THE TASK →
From the entries below, transcribe exactly the lines between the line holding "thumb mcp: (220, 102)" and the line holding "pinky tip: (368, 493)", inclusive; skip all other lines.

[GIVEN RECORDS]

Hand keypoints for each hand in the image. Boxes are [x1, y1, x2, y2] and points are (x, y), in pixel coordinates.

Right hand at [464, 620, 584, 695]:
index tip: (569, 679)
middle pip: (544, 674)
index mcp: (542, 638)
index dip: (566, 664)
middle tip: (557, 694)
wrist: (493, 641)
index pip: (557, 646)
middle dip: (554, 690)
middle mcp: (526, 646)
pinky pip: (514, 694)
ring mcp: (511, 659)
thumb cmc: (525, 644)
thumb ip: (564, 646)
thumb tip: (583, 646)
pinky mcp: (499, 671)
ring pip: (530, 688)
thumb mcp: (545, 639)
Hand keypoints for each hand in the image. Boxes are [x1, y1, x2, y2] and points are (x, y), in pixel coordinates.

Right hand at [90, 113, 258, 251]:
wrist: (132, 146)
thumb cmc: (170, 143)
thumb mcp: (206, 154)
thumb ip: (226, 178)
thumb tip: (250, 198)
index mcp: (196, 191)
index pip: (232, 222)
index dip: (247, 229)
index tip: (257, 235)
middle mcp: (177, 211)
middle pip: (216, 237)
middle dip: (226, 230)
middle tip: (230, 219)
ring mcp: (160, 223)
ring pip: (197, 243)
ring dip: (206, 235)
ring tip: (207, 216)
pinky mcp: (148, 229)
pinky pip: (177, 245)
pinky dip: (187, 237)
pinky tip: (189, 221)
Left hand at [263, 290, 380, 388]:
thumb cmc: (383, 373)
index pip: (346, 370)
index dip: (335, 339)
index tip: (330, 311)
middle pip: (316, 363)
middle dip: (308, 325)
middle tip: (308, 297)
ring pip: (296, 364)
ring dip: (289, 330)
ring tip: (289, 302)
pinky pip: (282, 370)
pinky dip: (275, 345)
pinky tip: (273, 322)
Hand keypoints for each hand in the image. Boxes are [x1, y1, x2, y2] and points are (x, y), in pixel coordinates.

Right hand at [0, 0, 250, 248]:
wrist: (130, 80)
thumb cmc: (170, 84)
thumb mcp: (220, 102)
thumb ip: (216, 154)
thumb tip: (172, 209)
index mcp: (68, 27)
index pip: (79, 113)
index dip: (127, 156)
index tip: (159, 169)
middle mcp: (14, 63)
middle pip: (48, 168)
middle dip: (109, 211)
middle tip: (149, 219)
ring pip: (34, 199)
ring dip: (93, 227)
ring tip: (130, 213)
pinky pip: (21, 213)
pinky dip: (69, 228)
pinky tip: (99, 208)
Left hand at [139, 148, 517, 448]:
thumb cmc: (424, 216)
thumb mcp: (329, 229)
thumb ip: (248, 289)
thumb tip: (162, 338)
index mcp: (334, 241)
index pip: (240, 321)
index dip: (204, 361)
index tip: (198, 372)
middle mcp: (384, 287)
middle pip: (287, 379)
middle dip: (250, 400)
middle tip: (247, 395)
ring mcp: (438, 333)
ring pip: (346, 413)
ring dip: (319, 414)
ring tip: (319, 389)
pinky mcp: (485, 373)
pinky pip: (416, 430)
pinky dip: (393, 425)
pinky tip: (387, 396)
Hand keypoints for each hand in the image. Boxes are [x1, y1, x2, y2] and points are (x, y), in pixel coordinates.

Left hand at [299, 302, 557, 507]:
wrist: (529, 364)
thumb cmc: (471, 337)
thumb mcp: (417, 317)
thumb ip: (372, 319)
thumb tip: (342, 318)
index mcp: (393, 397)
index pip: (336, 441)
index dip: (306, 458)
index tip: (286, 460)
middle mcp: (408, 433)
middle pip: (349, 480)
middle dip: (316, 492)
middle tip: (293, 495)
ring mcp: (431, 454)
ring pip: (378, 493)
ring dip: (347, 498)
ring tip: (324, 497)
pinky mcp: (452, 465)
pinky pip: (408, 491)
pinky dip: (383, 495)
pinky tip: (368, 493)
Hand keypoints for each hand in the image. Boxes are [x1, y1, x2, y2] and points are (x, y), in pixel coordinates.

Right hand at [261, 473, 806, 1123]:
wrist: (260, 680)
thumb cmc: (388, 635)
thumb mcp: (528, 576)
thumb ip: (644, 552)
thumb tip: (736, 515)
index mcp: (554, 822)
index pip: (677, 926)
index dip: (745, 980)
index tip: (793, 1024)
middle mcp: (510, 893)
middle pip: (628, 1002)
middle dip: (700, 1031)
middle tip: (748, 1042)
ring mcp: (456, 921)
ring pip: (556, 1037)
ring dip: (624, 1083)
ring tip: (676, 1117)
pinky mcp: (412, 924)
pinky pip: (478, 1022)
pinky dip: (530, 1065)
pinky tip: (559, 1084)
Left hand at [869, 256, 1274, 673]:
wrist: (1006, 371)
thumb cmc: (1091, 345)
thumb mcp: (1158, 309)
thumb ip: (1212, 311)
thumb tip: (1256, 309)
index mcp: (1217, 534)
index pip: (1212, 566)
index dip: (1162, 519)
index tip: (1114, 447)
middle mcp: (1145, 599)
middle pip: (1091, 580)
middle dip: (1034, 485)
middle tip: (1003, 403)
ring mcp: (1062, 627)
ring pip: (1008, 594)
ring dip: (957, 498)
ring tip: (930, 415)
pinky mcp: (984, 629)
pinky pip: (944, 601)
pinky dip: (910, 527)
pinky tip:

[/GIVEN RECORDS]

FINISHED EXERCISE →
thumb mcp: (220, 102)
thumb ip: (216, 154)
thumb tip: (172, 209)
index mcp: (68, 27)
index pip: (79, 113)
index dip: (127, 156)
index tip: (159, 169)
middle mcp: (14, 63)
middle pip: (48, 168)
middle dip: (109, 211)
middle tip: (149, 219)
ring pip: (34, 199)
ring dip: (93, 227)
ring tip: (130, 213)
pinky pip: (21, 213)
pinky dip: (69, 228)
pinky tip: (99, 208)
Left hand at [139, 148, 517, 448]:
thumb cmc: (424, 216)
thumb mcp: (329, 229)
thumb ip: (248, 289)
thumb tip: (162, 338)
index mcp: (334, 241)
index pip: (240, 321)
index dip: (204, 361)
index tip: (198, 372)
middle mcp: (384, 287)
middle pip: (287, 379)
middle dip: (250, 400)
middle tip: (247, 395)
ring mcp: (438, 333)
ring pip: (346, 413)
ring dip: (319, 414)
ring tip: (319, 389)
pinky mcp: (485, 373)
pinky pip: (416, 430)
pinky dip: (393, 425)
pinky tip: (387, 396)
Hand keypoints for each hand in the image. Boxes are [x1, y1, x2, y2] and points are (x, y), in pixel coordinates.

Left hand at [299, 302, 557, 507]:
wrist: (529, 364)
thumb cmc: (471, 337)
thumb mcp: (417, 317)
thumb ip: (372, 319)
thumb tip: (342, 318)
index mcp: (393, 397)
index pip: (336, 441)
index dip: (306, 458)
index tip: (286, 460)
middle mcp: (408, 433)
middle pip: (349, 480)
middle dip: (316, 492)
middle tip: (293, 495)
ring mcp: (431, 454)
ring pip: (378, 493)
ring dip: (347, 498)
ring tip: (324, 497)
pinky mcp: (452, 465)
pinky pip: (408, 491)
pinky dip: (383, 495)
pinky tip: (368, 493)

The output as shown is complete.